→ Task details:
Copy out the data below with "phylum" changed to "division" every time it appears, keeping everything else the same. Leave out the pictures.

"""

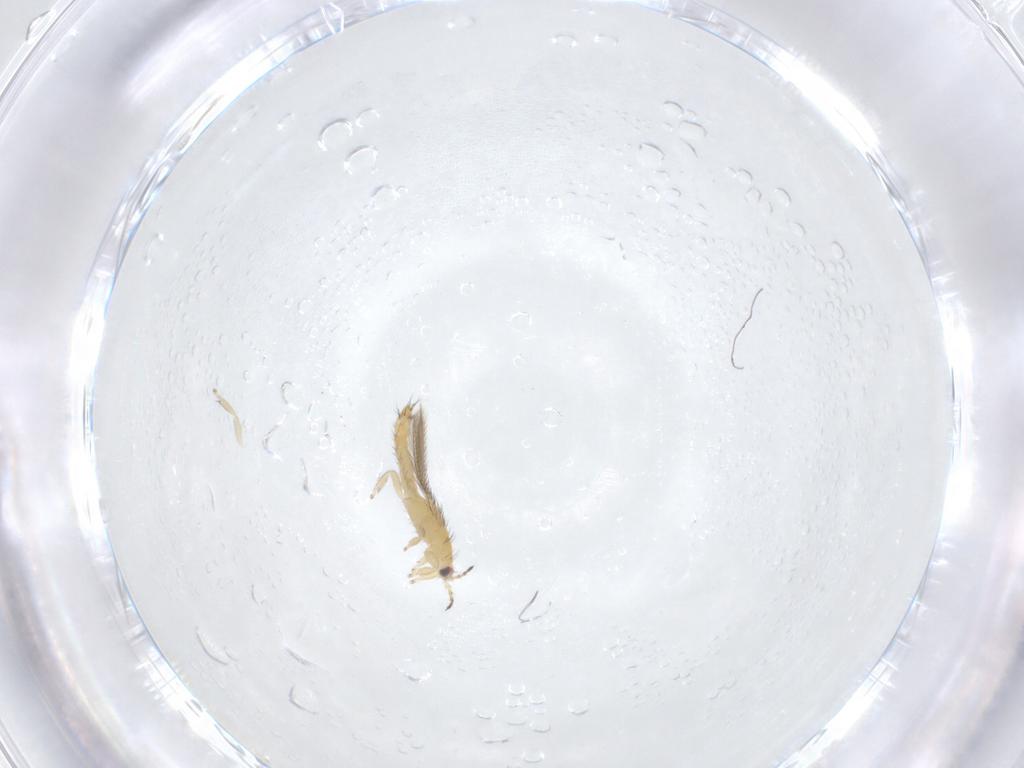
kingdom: Animalia
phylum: Arthropoda
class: Insecta
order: Thysanoptera
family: Thripidae
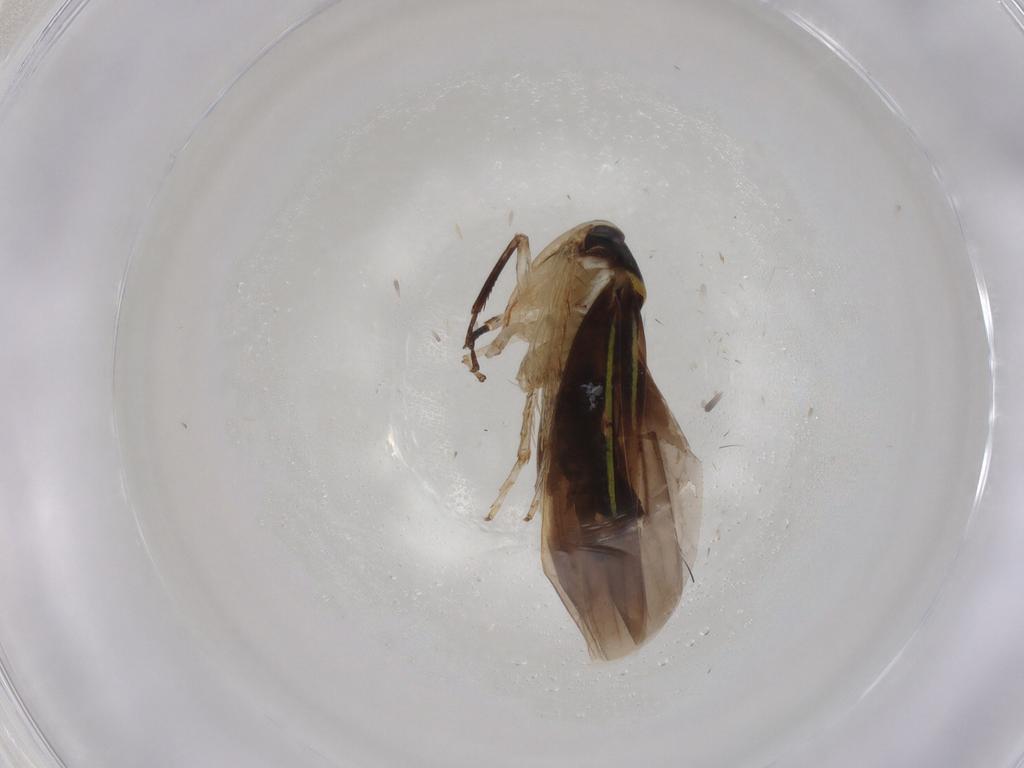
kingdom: Animalia
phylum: Arthropoda
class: Insecta
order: Hemiptera
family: Cicadellidae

"""

→ Task output:
kingdom: Animalia
division: Arthropoda
class: Insecta
order: Thysanoptera
family: Thripidae
kingdom: Animalia
division: Arthropoda
class: Insecta
order: Hemiptera
family: Cicadellidae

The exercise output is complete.